▶ **EXERCISE**: In all of the rows below, swap "OMSONS" for "Omsons" and reproduce the lines with nothing else changed.

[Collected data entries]
|---|
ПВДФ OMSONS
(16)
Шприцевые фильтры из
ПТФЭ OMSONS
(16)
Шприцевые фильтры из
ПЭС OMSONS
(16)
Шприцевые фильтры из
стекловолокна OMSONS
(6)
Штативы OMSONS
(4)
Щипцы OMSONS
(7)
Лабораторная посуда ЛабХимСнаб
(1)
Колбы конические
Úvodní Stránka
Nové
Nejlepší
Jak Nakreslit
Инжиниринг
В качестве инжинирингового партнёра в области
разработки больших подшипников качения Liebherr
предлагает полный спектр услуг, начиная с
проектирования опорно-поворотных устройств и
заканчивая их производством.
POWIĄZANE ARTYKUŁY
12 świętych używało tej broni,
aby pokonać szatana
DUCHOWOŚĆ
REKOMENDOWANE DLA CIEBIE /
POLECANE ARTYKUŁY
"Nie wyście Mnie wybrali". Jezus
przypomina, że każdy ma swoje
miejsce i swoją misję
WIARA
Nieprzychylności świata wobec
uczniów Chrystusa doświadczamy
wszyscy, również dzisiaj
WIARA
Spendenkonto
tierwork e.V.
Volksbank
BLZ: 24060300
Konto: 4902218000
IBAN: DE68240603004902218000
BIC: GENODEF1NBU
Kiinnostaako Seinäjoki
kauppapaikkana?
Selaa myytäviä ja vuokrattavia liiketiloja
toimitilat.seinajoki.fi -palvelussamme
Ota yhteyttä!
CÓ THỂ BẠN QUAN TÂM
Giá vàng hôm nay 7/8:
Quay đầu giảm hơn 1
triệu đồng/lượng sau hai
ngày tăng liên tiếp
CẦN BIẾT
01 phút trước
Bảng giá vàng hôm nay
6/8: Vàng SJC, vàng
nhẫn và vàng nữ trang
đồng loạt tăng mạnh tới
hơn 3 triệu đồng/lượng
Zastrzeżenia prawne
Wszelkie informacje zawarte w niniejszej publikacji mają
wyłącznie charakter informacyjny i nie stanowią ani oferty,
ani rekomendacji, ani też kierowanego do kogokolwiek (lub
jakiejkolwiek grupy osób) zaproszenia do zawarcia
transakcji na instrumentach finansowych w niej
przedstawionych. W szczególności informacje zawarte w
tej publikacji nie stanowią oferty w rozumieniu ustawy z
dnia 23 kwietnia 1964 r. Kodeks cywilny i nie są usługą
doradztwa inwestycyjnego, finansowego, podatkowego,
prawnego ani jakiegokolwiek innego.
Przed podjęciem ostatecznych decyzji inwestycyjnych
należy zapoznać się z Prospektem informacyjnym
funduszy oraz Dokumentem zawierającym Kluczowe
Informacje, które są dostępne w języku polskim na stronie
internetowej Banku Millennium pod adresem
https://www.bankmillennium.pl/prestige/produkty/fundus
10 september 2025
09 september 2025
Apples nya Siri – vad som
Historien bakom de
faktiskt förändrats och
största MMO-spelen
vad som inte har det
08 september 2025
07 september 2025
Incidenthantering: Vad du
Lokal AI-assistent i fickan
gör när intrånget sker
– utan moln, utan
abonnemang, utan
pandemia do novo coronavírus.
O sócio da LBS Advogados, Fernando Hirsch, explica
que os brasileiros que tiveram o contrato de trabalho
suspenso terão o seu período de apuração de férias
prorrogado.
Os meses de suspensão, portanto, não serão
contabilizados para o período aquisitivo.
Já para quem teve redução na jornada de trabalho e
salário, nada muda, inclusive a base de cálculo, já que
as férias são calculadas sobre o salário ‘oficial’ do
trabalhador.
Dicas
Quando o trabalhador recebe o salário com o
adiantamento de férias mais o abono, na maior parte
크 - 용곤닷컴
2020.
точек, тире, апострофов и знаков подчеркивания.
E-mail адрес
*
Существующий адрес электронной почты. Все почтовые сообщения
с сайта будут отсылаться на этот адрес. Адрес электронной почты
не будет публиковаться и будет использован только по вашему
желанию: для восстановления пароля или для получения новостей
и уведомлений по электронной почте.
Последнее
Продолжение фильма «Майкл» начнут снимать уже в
|---|
▶ **OUTPUT OF THE EXERCISE**:
ПВДФ Omsons
(16)
Шприцевые фильтры из
ПТФЭ Omsons
(16)
Шприцевые фильтры из
ПЭС Omsons
(16)
Шприцевые фильтры из
стекловолокна Omsons
(6)
Штативы Omsons
(4)
Щипцы Omsons
(7)
Лабораторная посуда ЛабХимСнаб
(1)
Колбы конические
Úvodní Stránka
Nové
Nejlepší
Jak Nakreslit
Инжиниринг
В качестве инжинирингового партнёра в области
разработки больших подшипников качения Liebherr
предлагает полный спектр услуг, начиная с
проектирования опорно-поворотных устройств и
заканчивая их производством.
POWIĄZANE ARTYKUŁY
12 świętych używało tej broni,
aby pokonać szatana
DUCHOWOŚĆ
REKOMENDOWANE DLA CIEBIE /
POLECANE ARTYKUŁY
"Nie wyście Mnie wybrali". Jezus
przypomina, że każdy ma swoje
miejsce i swoją misję
WIARA
Nieprzychylności świata wobec
uczniów Chrystusa doświadczamy
wszyscy, również dzisiaj
WIARA
Spendenkonto
tierwork e.V.
Volksbank
BLZ: 24060300
Konto: 4902218000
IBAN: DE68240603004902218000
BIC: GENODEF1NBU
Kiinnostaako Seinäjoki
kauppapaikkana?
Selaa myytäviä ja vuokrattavia liiketiloja
toimitilat.seinajoki.fi -palvelussamme
Ota yhteyttä!
CÓ THỂ BẠN QUAN TÂM
Giá vàng hôm nay 7/8:
Quay đầu giảm hơn 1
triệu đồng/lượng sau hai
ngày tăng liên tiếp
CẦN BIẾT
01 phút trước
Bảng giá vàng hôm nay
6/8: Vàng SJC, vàng
nhẫn và vàng nữ trang
đồng loạt tăng mạnh tới
hơn 3 triệu đồng/lượng
Zastrzeżenia prawne
Wszelkie informacje zawarte w niniejszej publikacji mają
wyłącznie charakter informacyjny i nie stanowią ani oferty,
ani rekomendacji, ani też kierowanego do kogokolwiek (lub
jakiejkolwiek grupy osób) zaproszenia do zawarcia
transakcji na instrumentach finansowych w niej
przedstawionych. W szczególności informacje zawarte w
tej publikacji nie stanowią oferty w rozumieniu ustawy z
dnia 23 kwietnia 1964 r. Kodeks cywilny i nie są usługą
doradztwa inwestycyjnego, finansowego, podatkowego,
prawnego ani jakiegokolwiek innego.
Przed podjęciem ostatecznych decyzji inwestycyjnych
należy zapoznać się z Prospektem informacyjnym
funduszy oraz Dokumentem zawierającym Kluczowe
Informacje, które są dostępne w języku polskim na stronie
internetowej Banku Millennium pod adresem
https://www.bankmillennium.pl/prestige/produkty/fundus
10 september 2025
09 september 2025
Apples nya Siri – vad som
Historien bakom de
faktiskt förändrats och
största MMO-spelen
vad som inte har det
08 september 2025
07 september 2025
Incidenthantering: Vad du
Lokal AI-assistent i fickan
gör när intrånget sker
– utan moln, utan
abonnemang, utan
pandemia do novo coronavírus.
O sócio da LBS Advogados, Fernando Hirsch, explica
que os brasileiros que tiveram o contrato de trabalho
suspenso terão o seu período de apuração de férias
prorrogado.
Os meses de suspensão, portanto, não serão
contabilizados para o período aquisitivo.
Já para quem teve redução na jornada de trabalho e
salário, nada muda, inclusive a base de cálculo, já que
as férias são calculadas sobre o salário ‘oficial’ do
trabalhador.
Dicas
Quando o trabalhador recebe o salário com o
adiantamento de férias mais o abono, na maior parte
크 - 용곤닷컴
2020.
точек, тире, апострофов и знаков подчеркивания.
E-mail адрес
*
Существующий адрес электронной почты. Все почтовые сообщения
с сайта будут отсылаться на этот адрес. Адрес электронной почты
не будет публиковаться и будет использован только по вашему
желанию: для восстановления пароля или для получения новостей
и уведомлений по электронной почте.
Последнее
Продолжение фильма «Майкл» начнут снимать уже в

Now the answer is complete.